Only lines that contain the word "Severity" belong in the answer; copy them from the records below.
Information below:
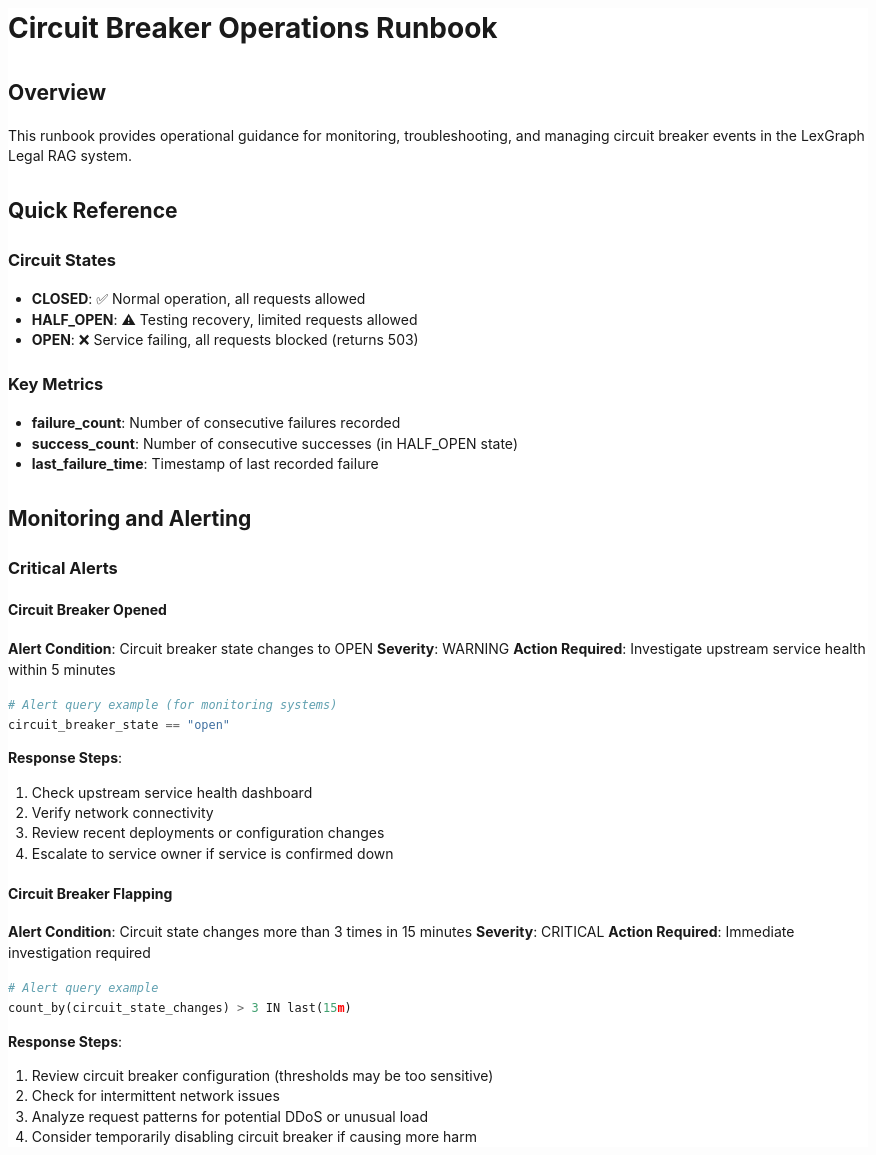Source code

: # Circuit Breaker Operations Runbook

## Overview
This runbook provides operational guidance for monitoring, troubleshooting, and managing circuit breaker events in the LexGraph Legal RAG system.

## Quick Reference

### Circuit States
- **CLOSED**: ✅ Normal operation, all requests allowed
- **HALF_OPEN**: ⚠️ Testing recovery, limited requests allowed  
- **OPEN**: ❌ Service failing, all requests blocked (returns 503)

### Key Metrics
- **failure_count**: Number of consecutive failures recorded
- **success_count**: Number of consecutive successes (in HALF_OPEN state)
- **last_failure_time**: Timestamp of last recorded failure

## Monitoring and Alerting

### Critical Alerts

#### Circuit Breaker Opened
**Alert Condition**: Circuit breaker state changes to OPEN
**Severity**: WARNING
**Action Required**: Investigate upstream service health within 5 minutes

```python
# Alert query example (for monitoring systems)
circuit_breaker_state == "open"
```

**Response Steps**:
1. Check upstream service health dashboard
2. Verify network connectivity
3. Review recent deployments or configuration changes
4. Escalate to service owner if service is confirmed down

#### Circuit Breaker Flapping
**Alert Condition**: Circuit state changes more than 3 times in 15 minutes
**Severity**: CRITICAL
**Action Required**: Immediate investigation required

```python
# Alert query example
count_by(circuit_state_changes) > 3 IN last(15m)
```

**Response Steps**:
1. Review circuit breaker configuration (thresholds may be too sensitive)
2. Check for intermittent network issues
3. Analyze request patterns for potential DDoS or unusual load
4. Consider temporarily disabling circuit breaker if causing more harm
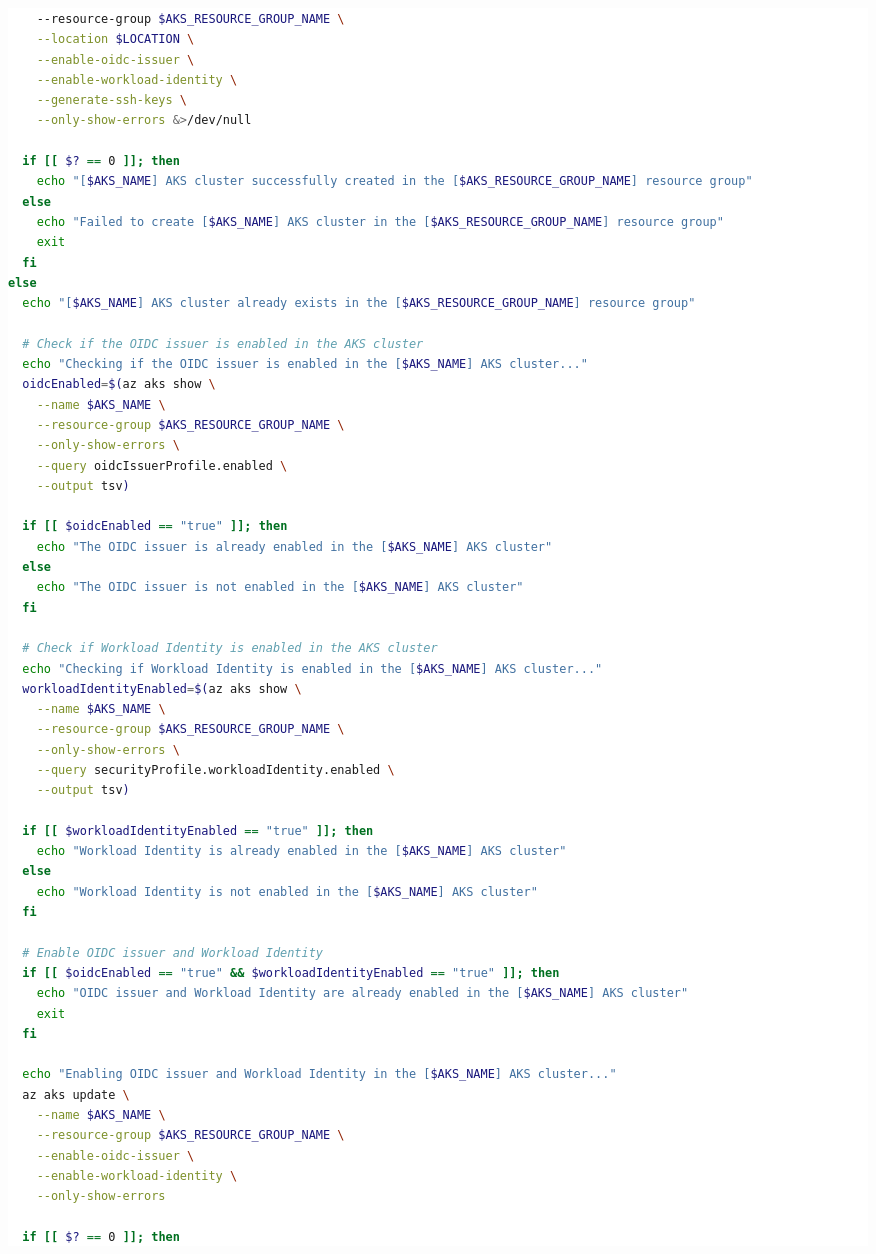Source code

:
 ```bash
    --resource-group $AKS_RESOURCE_GROUP_NAME \
    --location $LOCATION \
    --enable-oidc-issuer \
    --enable-workload-identity \
    --generate-ssh-keys \
    --only-show-errors &>/dev/null

  if [[ $? == 0 ]]; then
    echo "[$AKS_NAME] AKS cluster successfully created in the [$AKS_RESOURCE_GROUP_NAME] resource group"
  else
    echo "Failed to create [$AKS_NAME] AKS cluster in the [$AKS_RESOURCE_GROUP_NAME] resource group"
    exit
  fi
else
  echo "[$AKS_NAME] AKS cluster already exists in the [$AKS_RESOURCE_GROUP_NAME] resource group"
  
  # Check if the OIDC issuer is enabled in the AKS cluster
  echo "Checking if the OIDC issuer is enabled in the [$AKS_NAME] AKS cluster..."
  oidcEnabled=$(az aks show \
    --name $AKS_NAME \
    --resource-group $AKS_RESOURCE_GROUP_NAME \
    --only-show-errors \
    --query oidcIssuerProfile.enabled \
    --output tsv)

  if [[ $oidcEnabled == "true" ]]; then
    echo "The OIDC issuer is already enabled in the [$AKS_NAME] AKS cluster"
  else
    echo "The OIDC issuer is not enabled in the [$AKS_NAME] AKS cluster"
  fi

  # Check if Workload Identity is enabled in the AKS cluster
  echo "Checking if Workload Identity is enabled in the [$AKS_NAME] AKS cluster..."
  workloadIdentityEnabled=$(az aks show \
    --name $AKS_NAME \
    --resource-group $AKS_RESOURCE_GROUP_NAME \
    --only-show-errors \
    --query securityProfile.workloadIdentity.enabled \
    --output tsv)

  if [[ $workloadIdentityEnabled == "true" ]]; then
    echo "Workload Identity is already enabled in the [$AKS_NAME] AKS cluster"
  else
    echo "Workload Identity is not enabled in the [$AKS_NAME] AKS cluster"
  fi

  # Enable OIDC issuer and Workload Identity
  if [[ $oidcEnabled == "true" && $workloadIdentityEnabled == "true" ]]; then
    echo "OIDC issuer and Workload Identity are already enabled in the [$AKS_NAME] AKS cluster"
    exit
  fi

  echo "Enabling OIDC issuer and Workload Identity in the [$AKS_NAME] AKS cluster..."
  az aks update \
    --name $AKS_NAME \
    --resource-group $AKS_RESOURCE_GROUP_NAME \
    --enable-oidc-issuer \
    --enable-workload-identity \
    --only-show-errors

  if [[ $? == 0 ]]; then
```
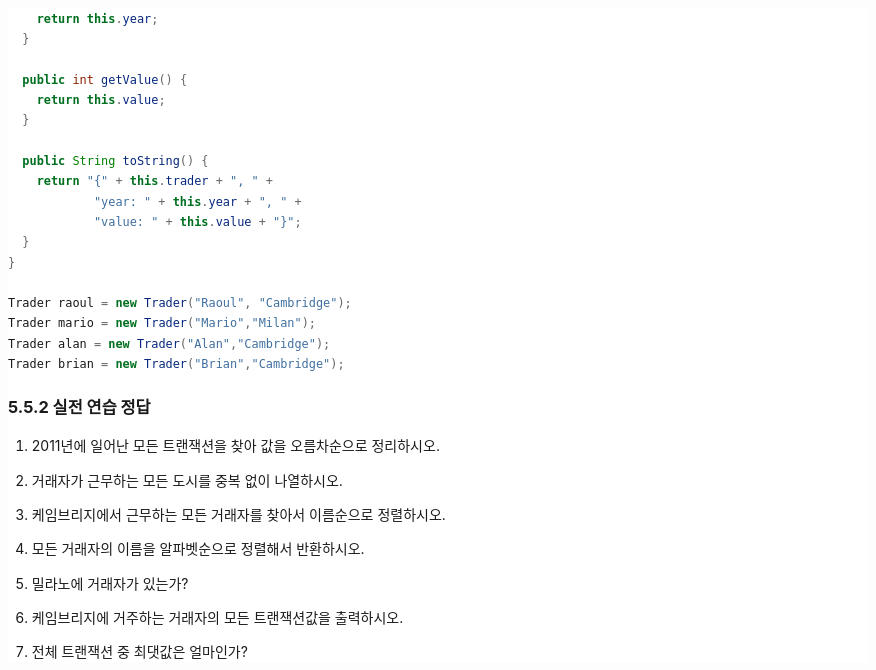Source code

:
 ```java
    return this.year;
  }

  public int getValue() {
    return this.value;
  }

  public String toString() {
    return "{" + this.trader + ", " +
            "year: " + this.year + ", " +
            "value: " + this.value + "}";
  }
}

Trader raoul = new Trader("Raoul", "Cambridge");
Trader mario = new Trader("Mario","Milan");
Trader alan = new Trader("Alan","Cambridge");
Trader brian = new Trader("Brian","Cambridge");
```

### 5.5.2 실전 연습 정답

1. 2011년에 일어난 모든 트랜잭션을 찾아 값을 오름차순으로 정리하시오.

    ```java
    
    ```

2. 거래자가 근무하는 모든 도시를 중복 없이 나열하시오.

    ```java
    
    ```

3. 케임브리지에서 근무하는 모든 거래자를 찾아서 이름순으로 정렬하시오.

    ```java
    
    ```

4. 모든 거래자의 이름을 알파벳순으로 정렬해서 반환하시오.

    ```java
    
    ```

5. 밀라노에 거래자가 있는가?

    ```java
    
    ```

6. 케임브리지에 거주하는 거래자의 모든 트랜잭션값을 출력하시오.

    ```java
    
    ```

7. 전체 트랜잭션 중 최댓값은 얼마인가?
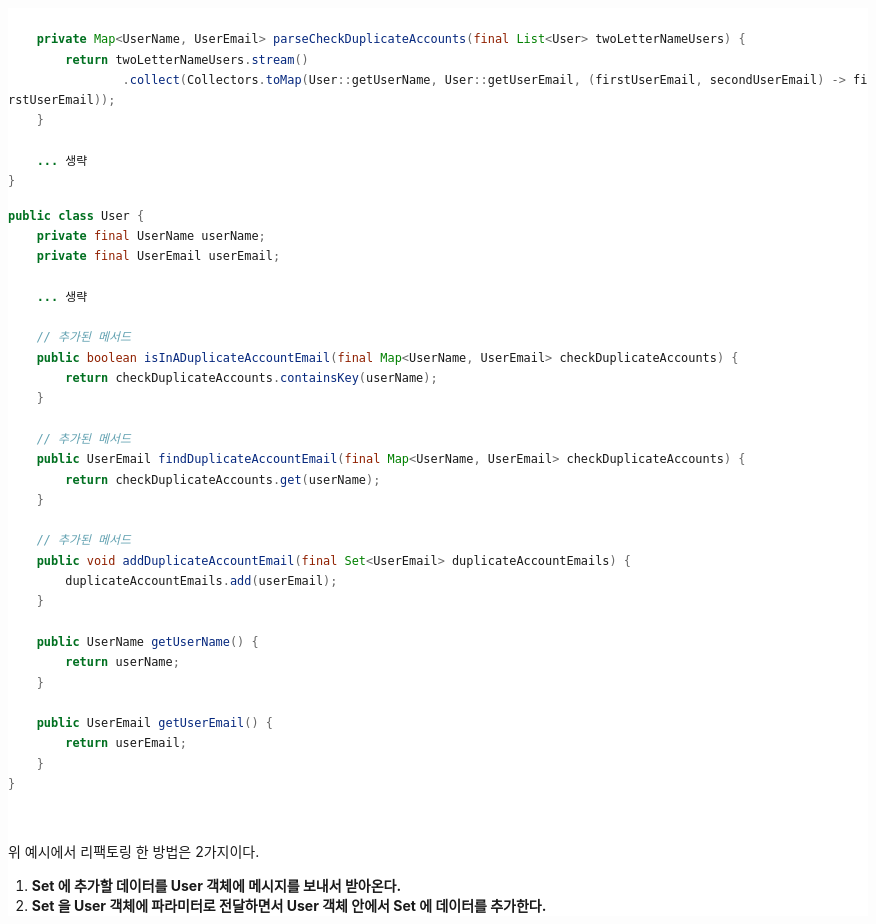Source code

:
 ```java
    
    private Map<UserName, UserEmail> parseCheckDuplicateAccounts(final List<User> twoLetterNameUsers) {
        return twoLetterNameUsers.stream()
                .collect(Collectors.toMap(User::getUserName, User::getUserEmail, (firstUserEmail, secondUserEmail) -> firstUserEmail));
    }
    
    ... 생략
}
```

```java
public class User {
    private final UserName userName;
    private final UserEmail userEmail;
    
    ... 생략
    
    // 추가된 메서드
    public boolean isInADuplicateAccountEmail(final Map<UserName, UserEmail> checkDuplicateAccounts) {
        return checkDuplicateAccounts.containsKey(userName);
    }
    
    // 추가된 메서드
    public UserEmail findDuplicateAccountEmail(final Map<UserName, UserEmail> checkDuplicateAccounts) {
        return checkDuplicateAccounts.get(userName);
    }
    
    // 추가된 메서드
    public void addDuplicateAccountEmail(final Set<UserEmail> duplicateAccountEmails) {
        duplicateAccountEmails.add(userEmail);
    }
    
    public UserName getUserName() {
        return userName;
    }
    
    public UserEmail getUserEmail() {
        return userEmail;
    }
}

```

<br/>

위 예시에서 리팩토링 한 방법은 2가지이다.

1. **Set 에 추가할 데이터를 User 객체에 메시지를 보내서 받아온다.**
2. **Set 을 User 객체에 파라미터로 전달하면서 User 객체 안에서 Set 에 데이터를 추가한다.**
End of Information.
### Your response
**Severity**: WARNING
**Severity**: CRITICAL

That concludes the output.